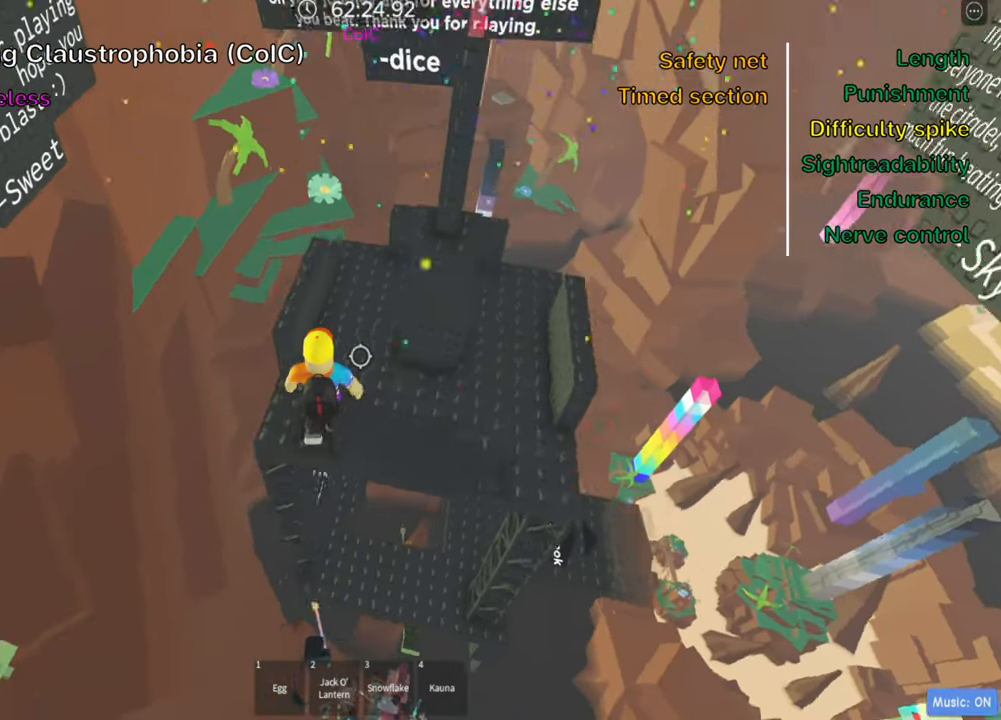
{"keys": ["w"], "events": [[50, "d", "up"], [66, "w", "up"], [233, "d", "down"], [333, "space", "down"], [416, "w", "down"], [466, "space", "up"], [500, "d", "up"]]}
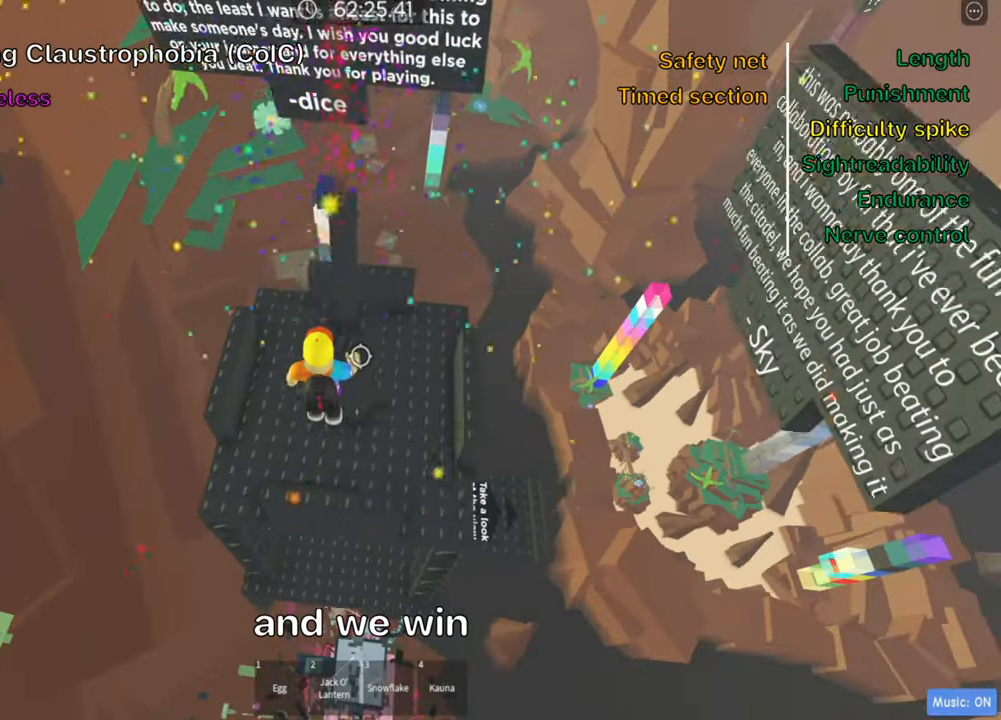
{"keys": ["w"], "events": [[183, "w", "up"], [250, "space", "down"], [383, "space", "up"], [433, "w", "down"]]}
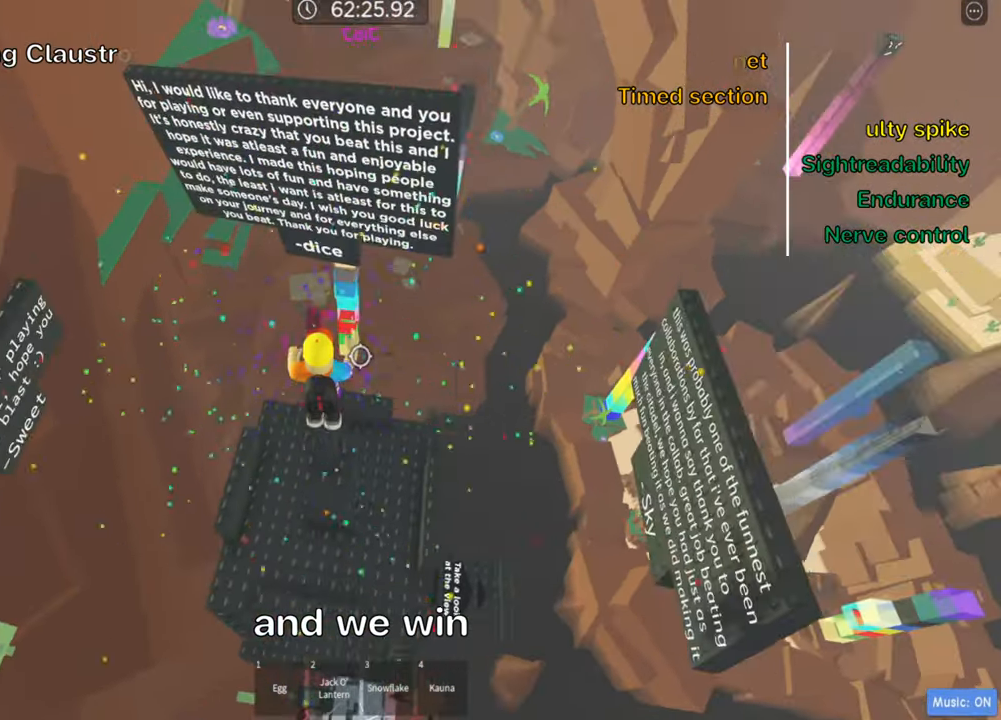
{"keys": [], "events": [[66, "w", "up"], [116, "shift", "down"], [266, "shift", "up"]]}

— Your objective —
Since the pictures are not wanted, transcribe the rest of the listing above exactly.

— Reply to the task —
{"keys": ["w"], "events": [[50, "d", "up"], [66, "w", "up"], [233, "d", "down"], [333, "space", "down"], [416, "w", "down"], [466, "space", "up"], [500, "d", "up"]]}
{"keys": ["w"], "events": [[183, "w", "up"], [250, "space", "down"], [383, "space", "up"], [433, "w", "down"]]}
{"keys": [], "events": [[66, "w", "up"], [116, "shift", "down"], [266, "shift", "up"]]}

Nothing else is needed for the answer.